For a place nobody seems to know much about, Idaho Falls seems to show up a lot in stories rating places as “most liveable,” “most affordable,” “most family friendly,” etc.

But Napa, Boulder, Ashville and Santa Cruz are happening places, and Idaho Falls is a place where people routinely named “home” as the hottest nightspot in a “Best of . . .” poll that used to take be taken.

There’s a twist on this latest piece of news, though. It’s not based on traditional surveying methods, but on social media.

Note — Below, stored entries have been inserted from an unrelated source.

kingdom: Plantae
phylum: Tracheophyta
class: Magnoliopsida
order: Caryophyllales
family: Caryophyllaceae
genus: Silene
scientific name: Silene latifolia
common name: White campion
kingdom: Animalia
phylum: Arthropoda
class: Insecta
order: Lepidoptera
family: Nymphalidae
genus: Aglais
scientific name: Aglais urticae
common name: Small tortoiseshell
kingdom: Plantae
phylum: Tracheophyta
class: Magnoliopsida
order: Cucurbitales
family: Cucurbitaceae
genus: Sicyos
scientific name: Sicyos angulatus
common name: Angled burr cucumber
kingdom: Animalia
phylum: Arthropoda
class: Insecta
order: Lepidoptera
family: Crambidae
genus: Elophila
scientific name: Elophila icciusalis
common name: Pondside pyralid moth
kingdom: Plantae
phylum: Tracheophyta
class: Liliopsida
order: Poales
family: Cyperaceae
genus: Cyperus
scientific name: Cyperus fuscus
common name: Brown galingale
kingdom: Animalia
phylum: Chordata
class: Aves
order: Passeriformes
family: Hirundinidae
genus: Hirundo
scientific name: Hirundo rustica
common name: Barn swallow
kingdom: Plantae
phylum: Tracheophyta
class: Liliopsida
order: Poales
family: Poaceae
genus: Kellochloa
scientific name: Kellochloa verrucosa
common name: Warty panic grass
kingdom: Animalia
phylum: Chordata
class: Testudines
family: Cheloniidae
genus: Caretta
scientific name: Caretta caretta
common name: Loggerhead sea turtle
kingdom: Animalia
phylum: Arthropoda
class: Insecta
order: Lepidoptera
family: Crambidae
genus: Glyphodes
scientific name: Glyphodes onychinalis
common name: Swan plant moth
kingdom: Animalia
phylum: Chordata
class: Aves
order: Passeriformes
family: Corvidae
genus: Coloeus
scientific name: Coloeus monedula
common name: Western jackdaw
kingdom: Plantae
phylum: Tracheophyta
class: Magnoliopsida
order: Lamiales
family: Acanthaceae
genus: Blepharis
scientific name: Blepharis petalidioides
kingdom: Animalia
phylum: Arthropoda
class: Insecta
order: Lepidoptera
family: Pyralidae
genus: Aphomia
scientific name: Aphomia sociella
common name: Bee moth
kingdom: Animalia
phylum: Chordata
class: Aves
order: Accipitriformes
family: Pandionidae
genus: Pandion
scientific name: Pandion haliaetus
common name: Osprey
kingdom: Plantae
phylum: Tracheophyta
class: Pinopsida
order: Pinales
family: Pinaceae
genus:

Our happiness is the result of a study entitled “The Geography of Happiness: Connecting Twitter sentiment and expression, demographics, and objective characteristics of place.”

Five researchers plotted over 10 million geotagged tweets from 2011, looking for happy words. “With a score of 6.25, we found the happiest city to be Napa, Calif., due to a relative abundance of such happy words as ‘restaurant’, ‘wine’, and even ‘cheers’, along with a lack of profanity,” he wrote. “At the other end of the spectrum, we found the saddest city to be Beaumont, Texas, with a score of 5.82. In general, cities in the south tended to be less happy than those in the north, with a major contributing factor being the relative abundance of profanity used in those cities.”

Idaho Falls posted a score of 6.21. In our case, happy words and expressions included: “lol” (which everybody seems to use a lot), “excellent,” “love,” “opportunity” and “friends,” “sweet,” “super” and “happy.” Only one of the seven words you can’t say on television showed up on the list. Are we as squeaky-clean as we perceive ourselves to be?

This column is being written in early March for the May-June issue of Idaho Falls Magazine. As I took my new dachshund puppy, Klaus, outside this morning in my haphazard effort to house-train him, the thought of June seemed like a faint promise. Daylight Savings Time started this weekend, so the seasons are marching forward. I won’t say it can’t come fast enough, because as I get older everything seems to go by faster and I wish it would slow down. I felt sorry to see summer end last year, and I expect to feel the same way this year, perhaps a touch more.

There’s plenty in this world to worry about, and we live in a society that thrives on keeping us wound up. When the clock radio comes on in the morning, the news is nothing that makes me want to lie in bed and relax.

What’s going to happen to my job? What about my retirement? And why isn’t my Barry Bonds rookie card from 1987 worth the fortune I thought it would be?

In juxtaposition to this, here’s a question first asked nearly 2,000 years ago by an itinerant preacher in a backwards part of the world: “Who of you by worrying can add a single hour to your life?”

That’s right. What would Jesus tweet?